Figure 5.

CEP suppressed RANKL-induced activation of the JNK and AKT pathways in vitro. (A) BMMs were cultured in osteoclastogenic medium with or without CEP treatment for 0, 1, 2, and 3 days. Cell lysates of samples from day 0 to day 3 were collected and analyzed by Western blotting using specific antibodies against NFATc1, c-Fos, and CatK. (B) The gray levels of NFATc1, c-Fos, and CatK were analyzed by normalization to α-tubulin. (C) After culture for 3 days, the cells were collected and the mRNA expression levels of NFATc1 and c-Fos were analyzed. (D) BMMs were pre-treated with or without CEP for 2 h and were subsequently treated with RANKL for 0, 5, 10, 20, 30, and 60 min.
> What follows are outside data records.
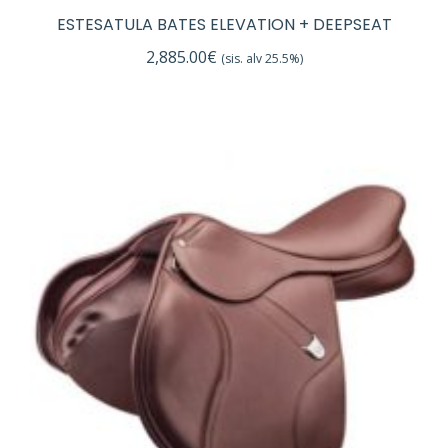
ESTESATULA BATES ELEVATION + DEEPSEAT
2,885.00
€
(sis. alv 25.5%)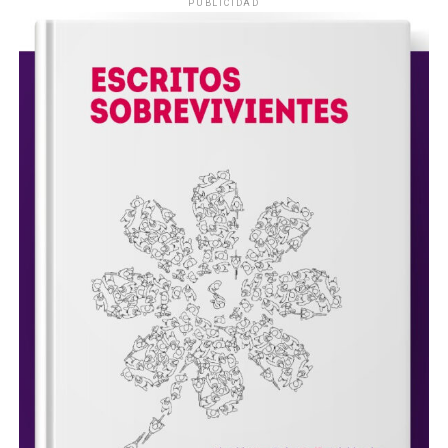
PUBLICIDAD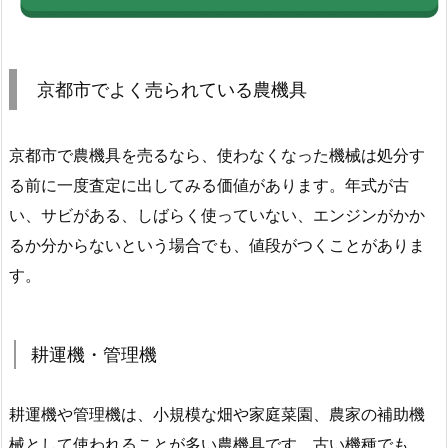
京都市でよく売られている農機具
京都市で農機具を売るなら、使わなくなった機械は処分す
る前に一度査定に出してみる価値があります。年式が古
い、サビがある、しばらく使っていない、エンジンがかか
るか分からないという場合でも、値段がつくことがありま
す。
耕運機・管理機
耕運機や管理機は、小規模な畑や家庭菜園、農家の補助機
械として使われることが多い農機具です。古い機種でも、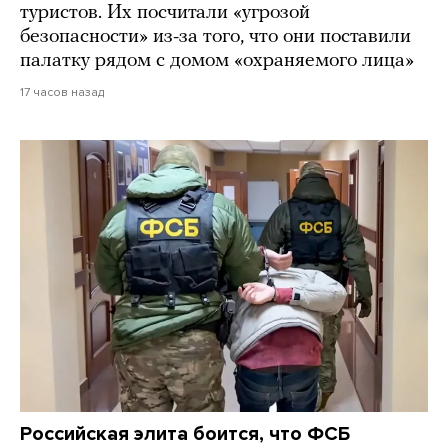
туристов. Их посчитали «угрозой
безопасности» из-за того, что они поставили
палатку рядом с домом «охраняемого лица»
17 часов назад
Российская элита боится, что ФСБ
Cells were collected and lysates were analyzed by Western blotting using primary antibodies specific to p-p65, p65, p-ERK1/2, ERK, p-JNK1/2, JNK1/2, p-p38, p38, p-IκBα, IκBα, p-AKT, AKT, p-PI3K, PI3K, and α-tubulin. (E,F) The gray levels of p-JNK1/2, p-AKT, and p-PI3K were analyzed by normalization to total JNK1/2, AKT, and PI3K. Values are expressed as mean ± SD; ^*P < 0.05, ^**P < 0.01 vs. the control group.